**The problem:** What lines of the data below include the word "评审内容"? Report them by copying each.

[Collection entries]
▬▬▬▬▬▬
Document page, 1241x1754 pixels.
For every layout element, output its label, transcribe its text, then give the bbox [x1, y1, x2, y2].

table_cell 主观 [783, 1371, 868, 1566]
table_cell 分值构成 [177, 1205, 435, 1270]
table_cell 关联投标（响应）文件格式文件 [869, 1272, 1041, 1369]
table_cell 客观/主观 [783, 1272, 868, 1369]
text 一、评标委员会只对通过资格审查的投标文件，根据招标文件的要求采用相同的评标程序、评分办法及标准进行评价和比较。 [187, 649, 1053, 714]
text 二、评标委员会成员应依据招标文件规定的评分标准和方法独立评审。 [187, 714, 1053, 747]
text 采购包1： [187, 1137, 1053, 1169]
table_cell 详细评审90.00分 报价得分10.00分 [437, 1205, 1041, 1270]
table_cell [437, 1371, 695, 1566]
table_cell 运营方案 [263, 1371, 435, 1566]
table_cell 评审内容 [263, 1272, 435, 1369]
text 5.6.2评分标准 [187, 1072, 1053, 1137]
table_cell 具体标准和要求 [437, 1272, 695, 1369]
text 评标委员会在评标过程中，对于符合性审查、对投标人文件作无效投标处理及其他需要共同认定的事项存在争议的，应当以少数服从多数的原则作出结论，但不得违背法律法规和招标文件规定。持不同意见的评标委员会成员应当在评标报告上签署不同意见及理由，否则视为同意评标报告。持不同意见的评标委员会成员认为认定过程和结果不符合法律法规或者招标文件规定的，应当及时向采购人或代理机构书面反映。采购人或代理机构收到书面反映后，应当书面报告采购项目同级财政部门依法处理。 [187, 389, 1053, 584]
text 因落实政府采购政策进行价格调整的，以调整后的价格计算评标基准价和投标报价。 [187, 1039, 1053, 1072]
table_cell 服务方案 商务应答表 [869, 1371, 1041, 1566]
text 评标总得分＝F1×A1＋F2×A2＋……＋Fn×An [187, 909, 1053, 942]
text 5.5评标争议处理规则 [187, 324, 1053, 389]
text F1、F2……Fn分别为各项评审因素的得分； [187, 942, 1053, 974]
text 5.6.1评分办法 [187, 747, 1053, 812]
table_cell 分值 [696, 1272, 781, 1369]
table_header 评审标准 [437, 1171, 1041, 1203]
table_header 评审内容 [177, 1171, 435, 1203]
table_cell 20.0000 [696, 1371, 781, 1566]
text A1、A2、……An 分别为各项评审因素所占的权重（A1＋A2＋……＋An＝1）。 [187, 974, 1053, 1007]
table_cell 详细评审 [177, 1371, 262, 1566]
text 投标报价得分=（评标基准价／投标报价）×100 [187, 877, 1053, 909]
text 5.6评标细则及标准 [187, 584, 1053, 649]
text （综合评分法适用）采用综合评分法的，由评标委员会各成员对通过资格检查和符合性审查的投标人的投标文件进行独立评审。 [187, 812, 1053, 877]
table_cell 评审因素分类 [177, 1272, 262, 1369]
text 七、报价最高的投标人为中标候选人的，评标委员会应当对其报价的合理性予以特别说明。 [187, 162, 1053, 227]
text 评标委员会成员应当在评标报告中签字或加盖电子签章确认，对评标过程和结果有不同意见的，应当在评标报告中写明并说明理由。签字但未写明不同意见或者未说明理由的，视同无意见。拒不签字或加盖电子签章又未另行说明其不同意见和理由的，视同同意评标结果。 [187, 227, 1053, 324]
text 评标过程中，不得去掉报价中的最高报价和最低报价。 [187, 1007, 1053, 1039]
▬▬▬▬▬▬
**Solution below:**
table_cell 评审内容 [263, 1272, 435, 1369]
table_header 评审内容 [177, 1171, 435, 1203]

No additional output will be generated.